» **Instructions for the task**
The response should be a precise copy of every entry.

» **Provided material**

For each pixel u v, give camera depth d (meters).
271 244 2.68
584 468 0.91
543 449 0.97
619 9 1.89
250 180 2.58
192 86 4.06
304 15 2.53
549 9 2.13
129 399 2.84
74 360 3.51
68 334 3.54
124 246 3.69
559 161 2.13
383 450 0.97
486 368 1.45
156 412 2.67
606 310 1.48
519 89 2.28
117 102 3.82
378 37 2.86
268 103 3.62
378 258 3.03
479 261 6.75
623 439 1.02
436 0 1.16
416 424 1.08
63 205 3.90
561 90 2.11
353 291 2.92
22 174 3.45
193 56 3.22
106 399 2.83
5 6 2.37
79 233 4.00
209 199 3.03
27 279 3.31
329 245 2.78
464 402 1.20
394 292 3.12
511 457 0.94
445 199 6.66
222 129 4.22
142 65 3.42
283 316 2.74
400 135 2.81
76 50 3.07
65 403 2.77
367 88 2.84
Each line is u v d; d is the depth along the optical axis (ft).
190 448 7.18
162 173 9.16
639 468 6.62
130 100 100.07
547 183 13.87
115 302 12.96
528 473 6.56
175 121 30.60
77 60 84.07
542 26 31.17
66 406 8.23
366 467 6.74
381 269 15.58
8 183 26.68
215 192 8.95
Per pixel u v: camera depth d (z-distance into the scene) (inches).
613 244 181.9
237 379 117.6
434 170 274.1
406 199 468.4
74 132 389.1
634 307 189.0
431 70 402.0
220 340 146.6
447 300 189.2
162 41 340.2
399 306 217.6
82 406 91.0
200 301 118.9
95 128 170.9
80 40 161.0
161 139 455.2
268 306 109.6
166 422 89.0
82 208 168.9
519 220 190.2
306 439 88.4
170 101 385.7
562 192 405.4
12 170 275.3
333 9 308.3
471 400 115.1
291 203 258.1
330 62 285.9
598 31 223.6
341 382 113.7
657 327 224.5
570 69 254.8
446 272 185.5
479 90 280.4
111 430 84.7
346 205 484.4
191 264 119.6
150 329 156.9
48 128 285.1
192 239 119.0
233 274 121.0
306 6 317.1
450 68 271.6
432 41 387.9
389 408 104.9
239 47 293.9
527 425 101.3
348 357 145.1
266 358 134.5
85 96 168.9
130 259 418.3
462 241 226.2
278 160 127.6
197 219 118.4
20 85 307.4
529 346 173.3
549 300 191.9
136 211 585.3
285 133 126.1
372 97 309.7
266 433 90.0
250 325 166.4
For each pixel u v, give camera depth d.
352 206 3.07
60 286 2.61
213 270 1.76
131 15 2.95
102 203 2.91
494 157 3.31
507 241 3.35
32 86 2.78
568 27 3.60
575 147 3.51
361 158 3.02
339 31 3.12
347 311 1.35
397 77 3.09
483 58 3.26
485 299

» **Response to this task**
For each pixel u v, give camera depth d (meters).
271 244 2.68
584 468 0.91
543 449 0.97
619 9 1.89
250 180 2.58
192 86 4.06
304 15 2.53
549 9 2.13
129 399 2.84
74 360 3.51
68 334 3.54
124 246 3.69
559 161 2.13
383 450 0.97
486 368 1.45
156 412 2.67
606 310 1.48
519 89 2.28
117 102 3.82
378 37 2.86
268 103 3.62
378 258 3.03
479 261 6.75
623 439 1.02
436 0 1.16
416 424 1.08
63 205 3.90
561 90 2.11
353 291 2.92
22 174 3.45
193 56 3.22
106 399 2.83
5 6 2.37
79 233 4.00
209 199 3.03
27 279 3.31
329 245 2.78
464 402 1.20
394 292 3.12
511 457 0.94
445 199 6.66
222 129 4.22
142 65 3.42
283 316 2.74
400 135 2.81
76 50 3.07
65 403 2.77
367 88 2.84
Each line is u v d; d is the depth along the optical axis (ft).
190 448 7.18
162 173 9.16
639 468 6.62
130 100 100.07
547 183 13.87
115 302 12.96
528 473 6.56
175 121 30.60
77 60 84.07
542 26 31.17
66 406 8.23
366 467 6.74
381 269 15.58
8 183 26.68
215 192 8.95
Per pixel u v: camera depth d (z-distance into the scene) (inches).
613 244 181.9
237 379 117.6
434 170 274.1
406 199 468.4
74 132 389.1
634 307 189.0
431 70 402.0
220 340 146.6
447 300 189.2
162 41 340.2
399 306 217.6
82 406 91.0
200 301 118.9
95 128 170.9
80 40 161.0
161 139 455.2
268 306 109.6
166 422 89.0
82 208 168.9
519 220 190.2
306 439 88.4
170 101 385.7
562 192 405.4
12 170 275.3
333 9 308.3
471 400 115.1
291 203 258.1
330 62 285.9
598 31 223.6
341 382 113.7
657 327 224.5
570 69 254.8
446 272 185.5
479 90 280.4
111 430 84.7
346 205 484.4
191 264 119.6
150 329 156.9
48 128 285.1
192 239 119.0
233 274 121.0
306 6 317.1
450 68 271.6
432 41 387.9
389 408 104.9
239 47 293.9
527 425 101.3
348 357 145.1
266 358 134.5
85 96 168.9
130 259 418.3
462 241 226.2
278 160 127.6
197 219 118.4
20 85 307.4
529 346 173.3
549 300 191.9
136 211 585.3
285 133 126.1
372 97 309.7
266 433 90.0
250 325 166.4
For each pixel u v, give camera depth d.
352 206 3.07
60 286 2.61
213 270 1.76
131 15 2.95
102 203 2.91
494 157 3.31
507 241 3.35
32 86 2.78
568 27 3.60
575 147 3.51
361 158 3.02
339 31 3.12
347 311 1.35
397 77 3.09
483 58 3.26
485 299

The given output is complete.